8. The three best leagues in the world will be 1) The Brazilian league, 2) the MLS, and 3) French Ligue 1. Brazil has increasingly become more sure of itself as a nation, and as its economy grows, it will produce the kind of broad and deep wealth capable of supporting teams who develop and retain the best players in the world. When Santos, Flamengo and Gremio have he bankroll to prevent players like Kaka, Ronaldinho, or Robinho from leaving, the Brazilian teams will improve rapidly and exponentially. As for the MLS, soccer is growing steadily and surely in the United States, and within twenty years or so, the league will be among the best in the world. The United States has a real advantage because, as the world’s cultural center, it will always have a cache and drawing power that other nations cannot match. In other words, once the MLS becomes a viable option, financially and competitively, with European leagues, the marketing potential and luster of the United States will allow the MLS to move past its European rivals. Twenty years might seem too soon, but the league recently celebrated its 10th anniversary, and anyone around for the inauspicious opening days of the league can attest to the manner and rate of its growth. As for France, it’s just a hunch, nothing more. The league has long under-performed, and it seems like a nation of France’s wealth and soccer pedigree should have a better league. Also, look out for the J-League.
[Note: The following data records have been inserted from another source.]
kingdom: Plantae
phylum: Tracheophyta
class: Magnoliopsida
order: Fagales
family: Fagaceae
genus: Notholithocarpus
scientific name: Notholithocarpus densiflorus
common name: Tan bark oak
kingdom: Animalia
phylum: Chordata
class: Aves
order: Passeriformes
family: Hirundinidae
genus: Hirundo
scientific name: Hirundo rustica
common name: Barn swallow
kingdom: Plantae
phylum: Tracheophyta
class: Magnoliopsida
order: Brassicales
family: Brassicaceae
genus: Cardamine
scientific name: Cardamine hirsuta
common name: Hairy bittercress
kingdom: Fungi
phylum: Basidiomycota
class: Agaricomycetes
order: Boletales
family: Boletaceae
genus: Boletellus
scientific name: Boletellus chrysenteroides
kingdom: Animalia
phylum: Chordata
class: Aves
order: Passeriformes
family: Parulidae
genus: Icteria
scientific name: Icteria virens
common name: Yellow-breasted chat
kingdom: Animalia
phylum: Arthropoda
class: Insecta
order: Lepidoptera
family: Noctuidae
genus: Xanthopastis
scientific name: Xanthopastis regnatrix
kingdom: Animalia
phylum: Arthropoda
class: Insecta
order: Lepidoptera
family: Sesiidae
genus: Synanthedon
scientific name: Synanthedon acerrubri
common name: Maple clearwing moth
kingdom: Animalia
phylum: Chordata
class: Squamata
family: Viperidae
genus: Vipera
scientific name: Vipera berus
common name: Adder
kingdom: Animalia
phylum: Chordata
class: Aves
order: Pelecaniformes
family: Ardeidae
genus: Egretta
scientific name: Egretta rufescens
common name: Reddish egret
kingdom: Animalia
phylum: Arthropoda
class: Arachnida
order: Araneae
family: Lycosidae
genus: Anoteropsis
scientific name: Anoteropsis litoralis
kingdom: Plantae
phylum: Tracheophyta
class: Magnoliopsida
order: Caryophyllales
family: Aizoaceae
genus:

9. Australia will rue the day they moved to Asia. The thinking was that by moving to Asia, Australia would have an easier road to qualification. In the past, the Oceania winner would have to face a home-and-home playoff against a South American team, and until this last World Cup, Australia could be counted on to lose that. As Japan, South Korea, Iran, Iraq, Saudi Arabia, and China continue to improve, it will become the case that Australia faces an increasingly difficult road to qualifying, and will miss some World Cups that it may have made had it decided to instead take on teams like Uruguay or Venezuela.

10. Someone will take FIFA down a notch. In recent years, Sepp Blatter has become more and more sanctimonious and over-the-top in the way that he discusses soccer’s role in the world, its ability to transcend national boundaries and, more troublingly, that the game (or, more pointedly, the administrators of the game: FIFA) is not subject to any national laws. There have been other sporting institutions that have tried to advance the same lame argument, and in the United States, at least, they have typically lost. FIFA needs to be subject to national laws, and talk to the contrary is utter rubbish, and if true would give FIFA a status that no other institution in the world possesses. Sure, this would cause administrative headaches for FIFA, but to assert that FIFA can do whatever it wants without, for example, concern for local labor laws, is both anti-democratic and completely unjustified. In addition, FIFA will have to learn a hard lesson as it attempts to fight the flow of history and enforce caps on foreign players employed and fielded by club teams. Globalization is a reality, and eventually FIFA will learn these lessons.

So, by the time I am on my deathbed, soccer will look quite a bit different. In most respect these changes will be positive. Now that I have offered my opinion on what the next six decades hold, I’m curious to hear your opinions on what you think will happen in the world of soccer.